When a worker gets a SIGINT or SIGTERM signal requesting it to terminate it waits for running jobs to finish before actually exiting. But, if the worker gets a second SIGINT or SIGTERM signal, or if it’s killed with SIGKILL, it will terminate immediately, possibly leaving jobs with the doing status in the queue. And, if no specific action is taken, these stalled jobs will remain in the queue forever, and their execution will never resume.

To address that problem, Procrastinate offers functions that can be used in a periodic task for retrying stalled jobs. Add the following in your code to enable automatic retry of tasks after some time:

# time in seconds for running jobs to be deemed as stalled
RUNNING_JOBS_MAX_TIME = 30

@app.periodic(cron="*/10 * * * *")
@app.task(queueing_lock="retry_stalled_jobs", pass_context=True)
async def retry_stalled_jobs(context, timestamp):
    stalled_jobs = await app.job_manager.get_stalled_jobs(
        nb_seconds=RUNNING_JOBS_MAX_TIME
    )
    for job in stalled_jobs:
        await app.job_manager.retry_job(job)

This defines a periodic task, configured to be deferred at every 10th minute. The task retrieves all the jobs that have been in the doing status for more than 30 seconds, and restarts them (marking them with the todo status in the database).

With this, if you have multiple workers, and, for some reason, one of them gets killed while running jobs, then one of the remaining workers will run the retry_stalled_jobs task, marking the stalled jobs for retry.
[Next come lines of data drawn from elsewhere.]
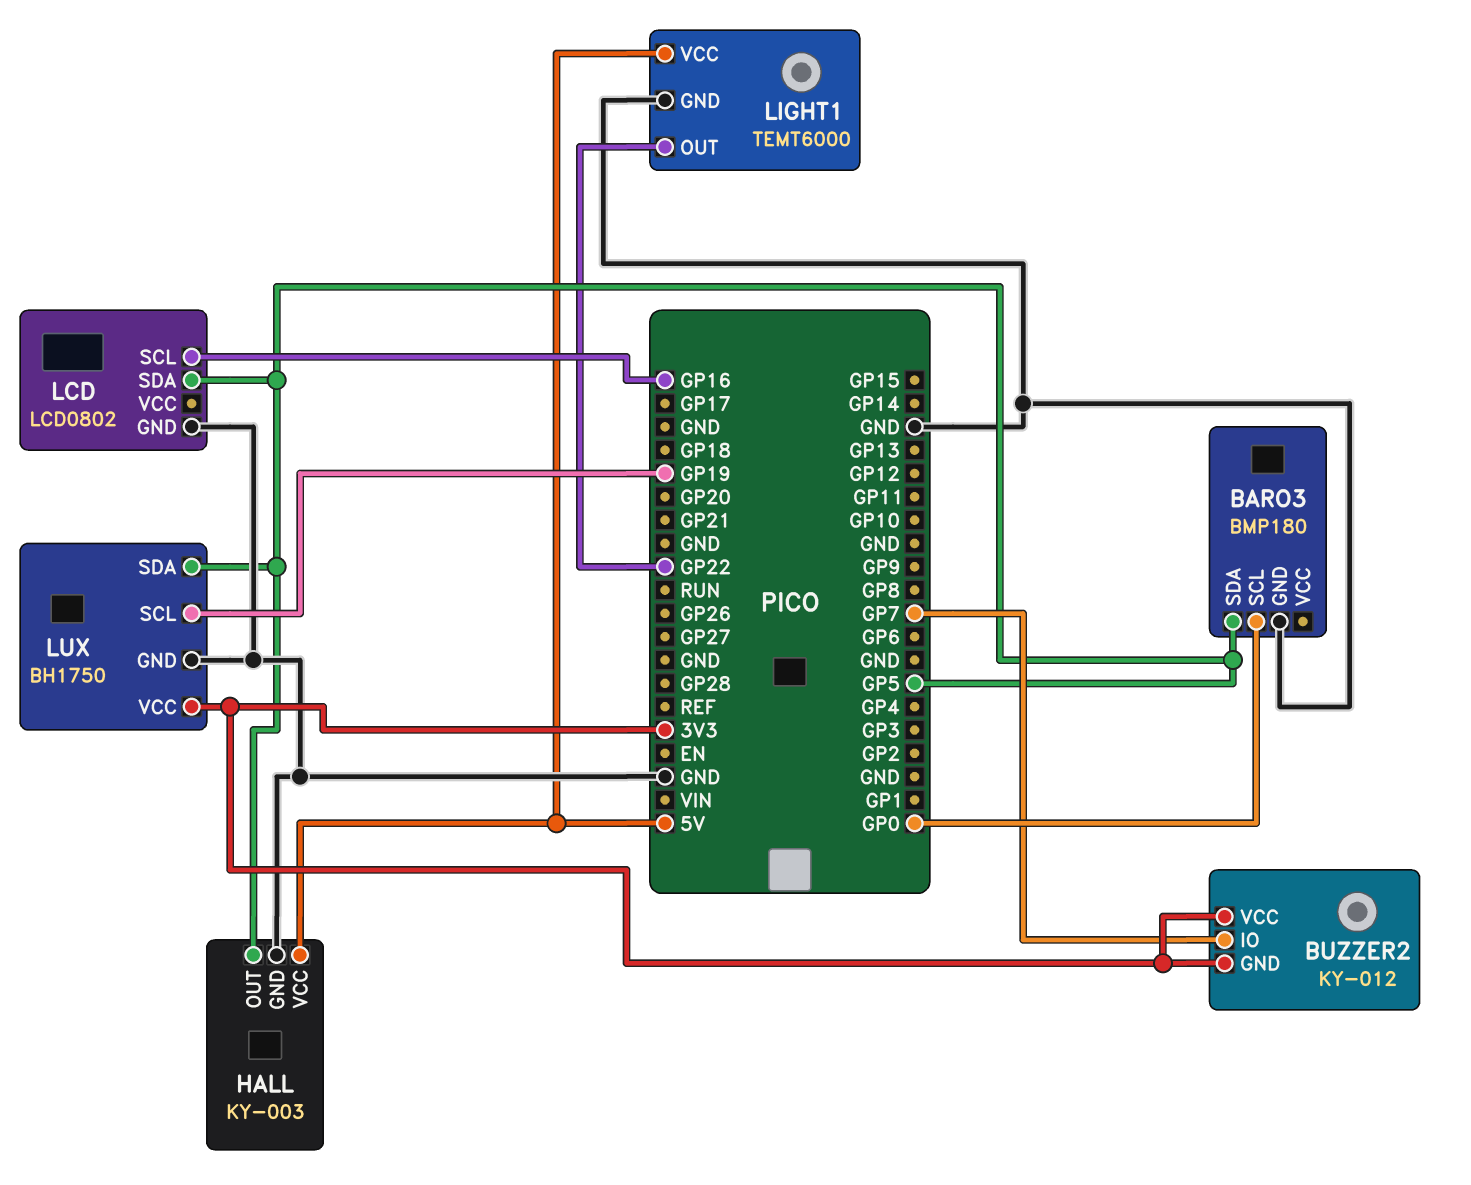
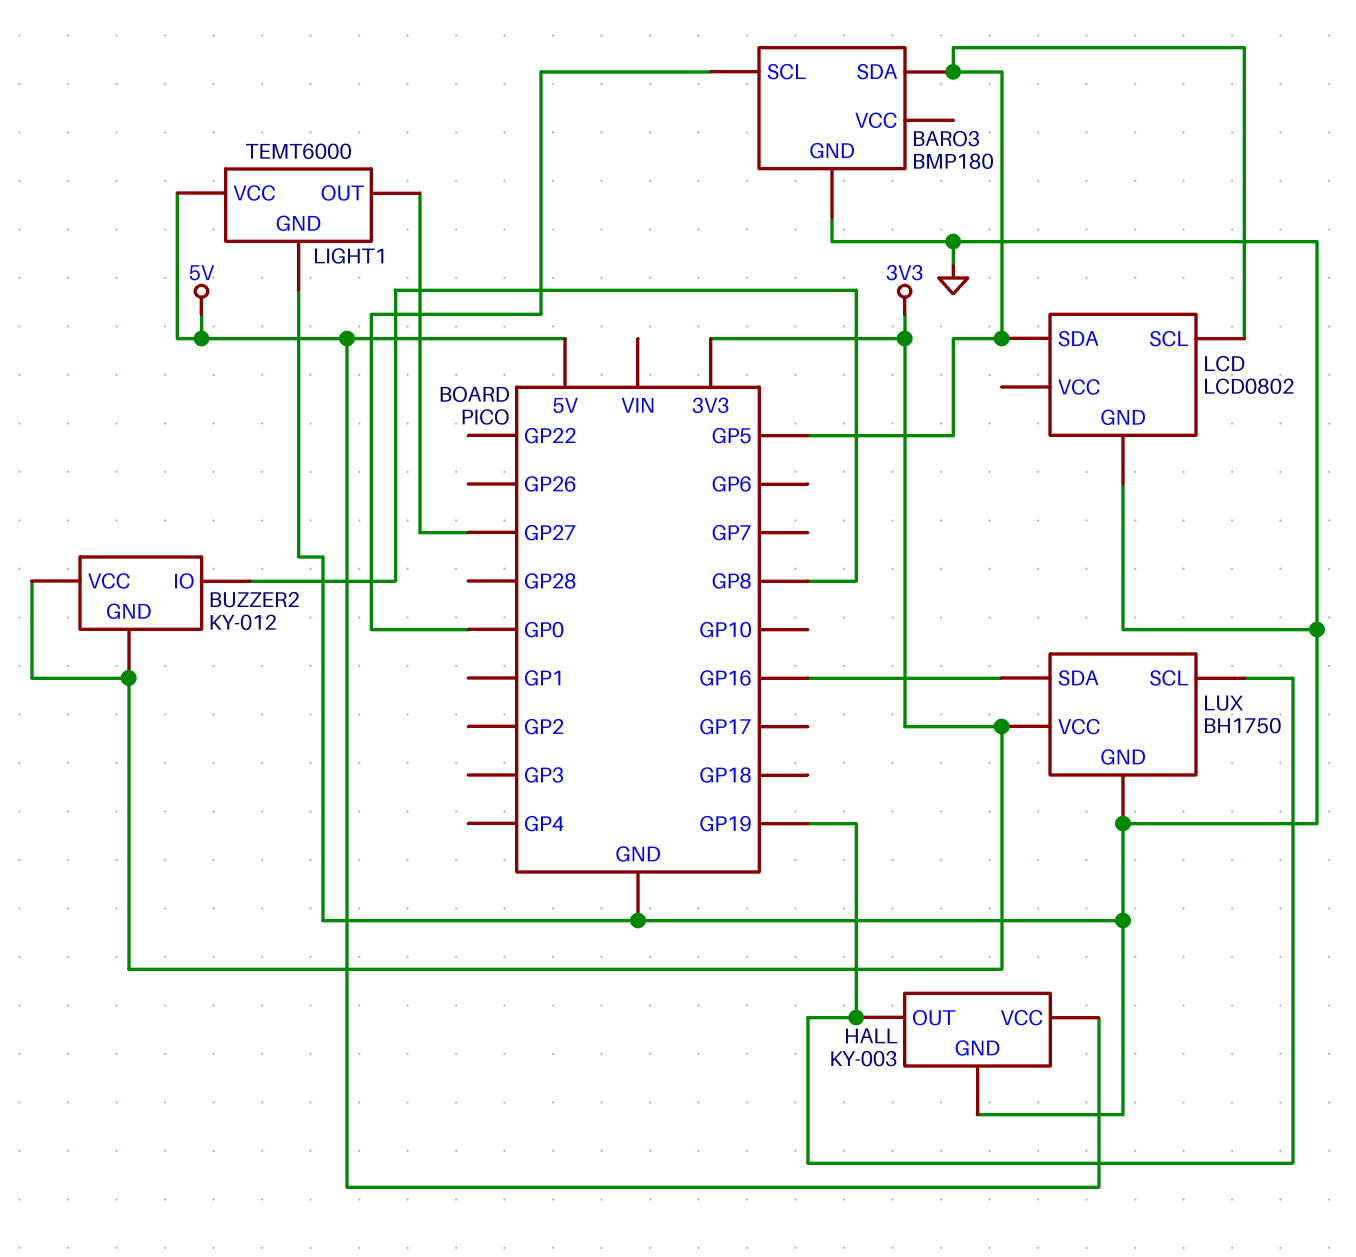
BUZZER2 pin IO: GP7 -> GP8
HALL pin OUT: GP5 -> GP19
LCD pin SCL: GP16 -> GP5
LIGHT1 pin OUT: GP22 -> GP27
LUX pin SDA: GP5 -> GP16

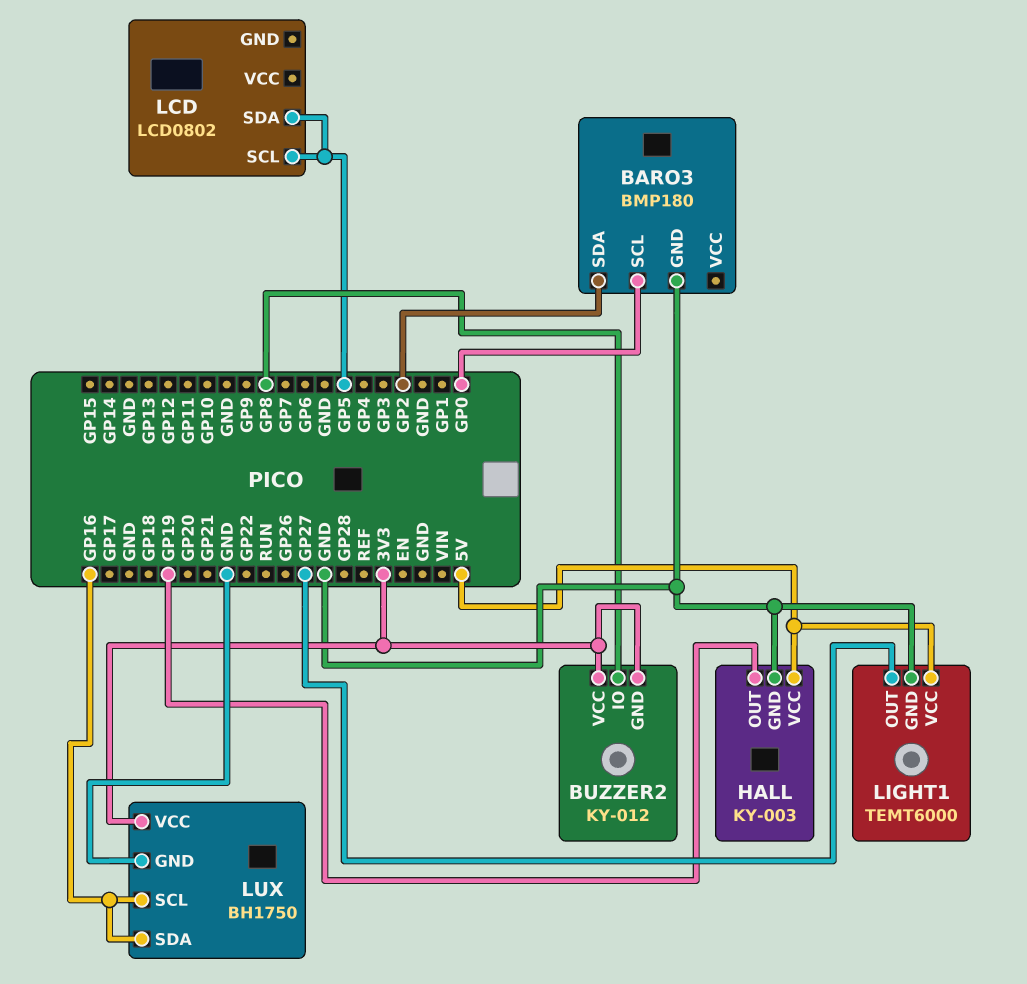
BARO3 pin SDA: GP5 -> GP2
LCD pin GND: GND -> none
LUX pin SCL: GP19 -> GP16

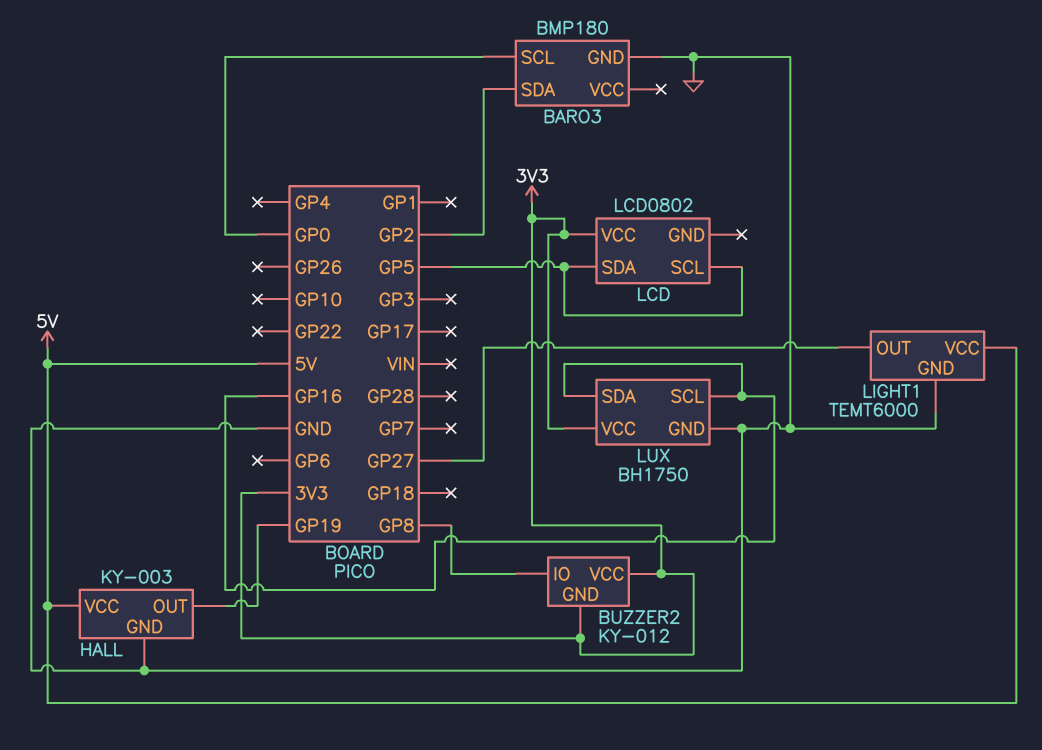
LCD pin VCC: none -> 3V3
If you have specific rules for task retry (e.g. only some tasks should be retried, based on specific parameters, or the duration before a task is considered stalled should depend on the task), you’re free to make the periodic task function more complex and add your logic to it. See JobManager.get_stalled_jobs() for details.

Also, note that if a task is considered stalled, it will be retried, but if it’s actually running, then you may have your task running twice. Make sure to only retry a task when you’re reasonably sure that it is not running anymore, so make sure your stalled duration is sufficient.